Set down the entries below exactly, leaving out all images.

#####

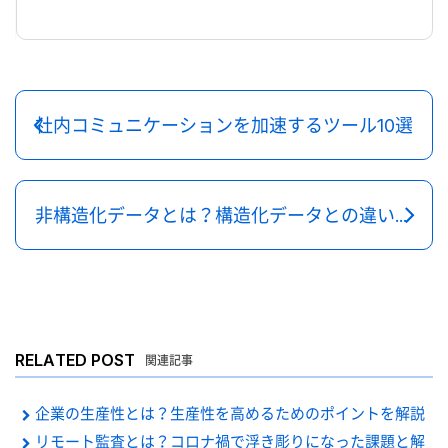
社内コミュニケーションを加速するツール10選
非構造化データとは？構造化データとの違いやDXで高まる活用の重要性
RELATED POST
関連記事
企業の生産性とは？生産性を高めるためのポイントを解説
リモート監査とは？コロナ禍で浮き彫りになった課題と解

#####

## WRITTEN REPLY
社内コミュニケーションを加速するツール10選
非構造化データとは？構造化データとの違いやDXで高まる活用の重要性
RELATED POST
関連記事
企業の生産性とは？生産性を高めるためのポイントを解説
リモート監査とは？コロナ禍で浮き彫りになった課題と解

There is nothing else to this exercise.